By one o’clock Piccadilly was nearly empty, and it was an insult to suppose that Lily would be found among these furtive women with their waylaying eyes in the gloom. Michael went back tired out to Cheyne Walk. On the following night he visited the Orient again and afterward searched every likely and unlikely place in the neighborhood of the heart of pleasure. He went also to the Empire and to the Alhambra; sometimes hurrying from one to the other twice in the evening, when panics that he was missing Lily overtook him. He met Lonsdale one night at the Empire, and Lonsdale took him to several night-clubs which gave a great zest to Michael’s search; for he became a member of them himself, and so possessed every night another hour or more before he had to give up hope of finding her.
Mrs. Fane wrote to him from Cannes to say she thought that, as she was greatly enjoying herself on the Riviera, she would not come home for Christmas. Michael was relieved by her letter, because he had felt qualms about deserting her, and he would have found it difficult, impossible really, to go away so far from London and Lily.
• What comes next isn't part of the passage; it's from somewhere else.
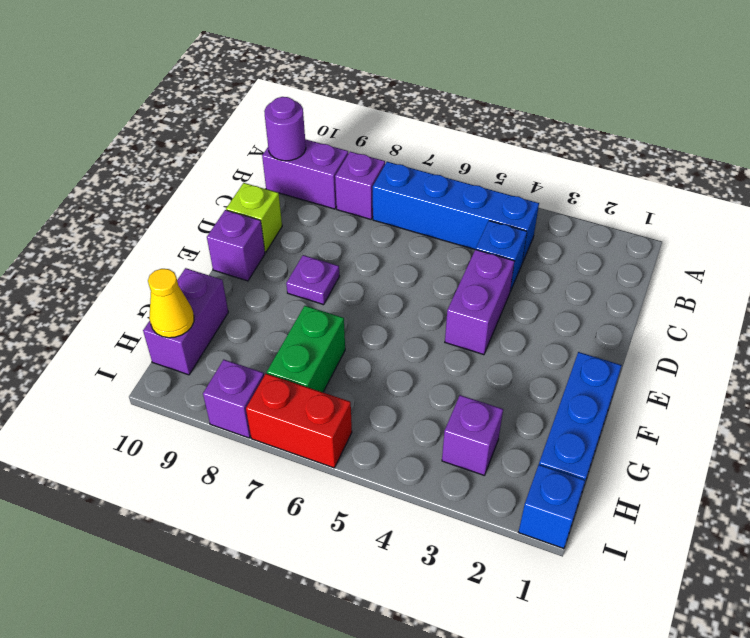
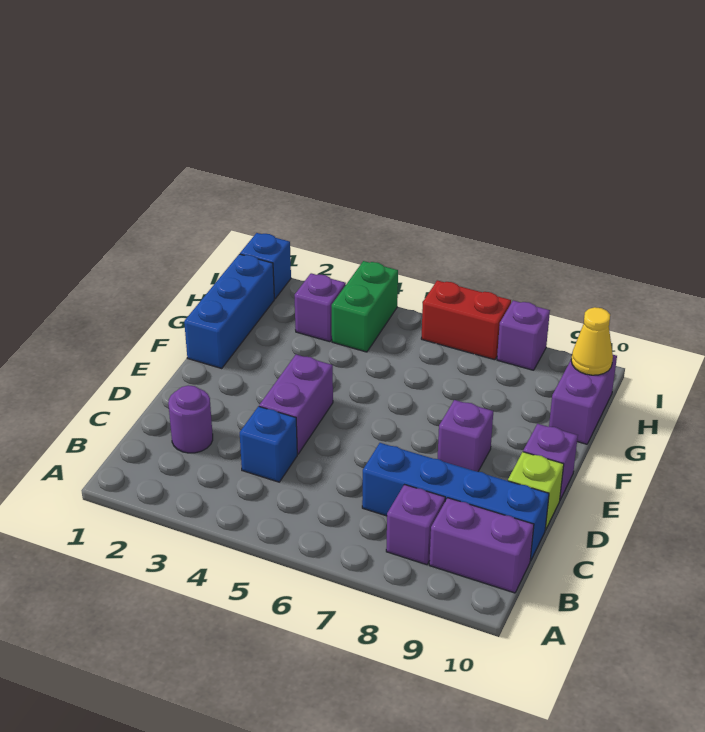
blue 1x4 brick [373,162,539,263] -> blue 1x4 brick moved to [362,443,549,561]
purple 1x1 round brick [264,97,306,161] -> purple 1x1 round brick moved to [168,385,213,453]
purple 1x1 plate [286,255,340,305] -> purple 1x1 brick [437,400,493,472]
green 1x2 brick [267,306,345,392] -> green 1x2 brick moved to [332,261,398,352]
Guy wrote to him several times, urging him to come and stay at Plashers Mead. Finally he went there for a week-end; and Guy spent the whole time rushing in and out of the house on the chance of meeting Pauline Grey, the girl whom Michael had seen with him in the canoe last summer. Guy explained the complications of his engagement to Pauline; how it seemed he would soon have to choose between love and art; how restrictions were continually being put upon their meeting each other; and how violently difficult life was becoming here at Plashers Mead, where Michael had prophesied such abundant ease. Michael was very sympathetic, and when he met Pauline on a soft December morning, he did think she was beautiful and very much like the wild rose that Guy had taken as the symbol of her. She seemed such a fairy child that he could not imagine problems of conduct in which she could be involved. Nevertheless, it was impossible not to feel that over Plashers Mead brooded a sense of tragedy: and yet it seemed ridiculous to compare Guy’s difficulties with his own.
For Christmas Michael went down to Hardingham, where Stella and Alan had by this time settled down in their fat country. He was delighted to see how much the squire Alan was already become; and there was certainly something very attractive in these two young people moving about that grave Georgian house. The house itself was of red brick and stood at the end of an avenue of oaks in a park of about two hundred acres. That it could ever have not been there; that ever those lawns had been defaced by builder’s rubbish was now inconceivable. So too within, Michael could not realize that anybody else but Stella and Alan had ever stood in this drawing-room, looking out of the tall windows whose sills scarcely rose above the level of the grass outside; that anyone else but Stella and Alan had ever laughed in this solemn library with its pilasters and calf-bound volumes and terrestrial globe; that anyone else but Stella and Alan had ever sat at dinner under the eyes of those bag-wigged squires, that long-nosed Light Dragoon, or that girl in her chip hat, holding a bunch of cherries.
“No doubt you’ve got a keen scent for tradition,” said Michael to Stella. “But really you have been able to get into the manner surprisingly fast. These cocker-spaniels, for instance, who follow you both round, and the deerhound on the steps of the terrace—Stella, I’m afraid the concert platform has taught you the value of effect; and where do hounds meet to-morrow?”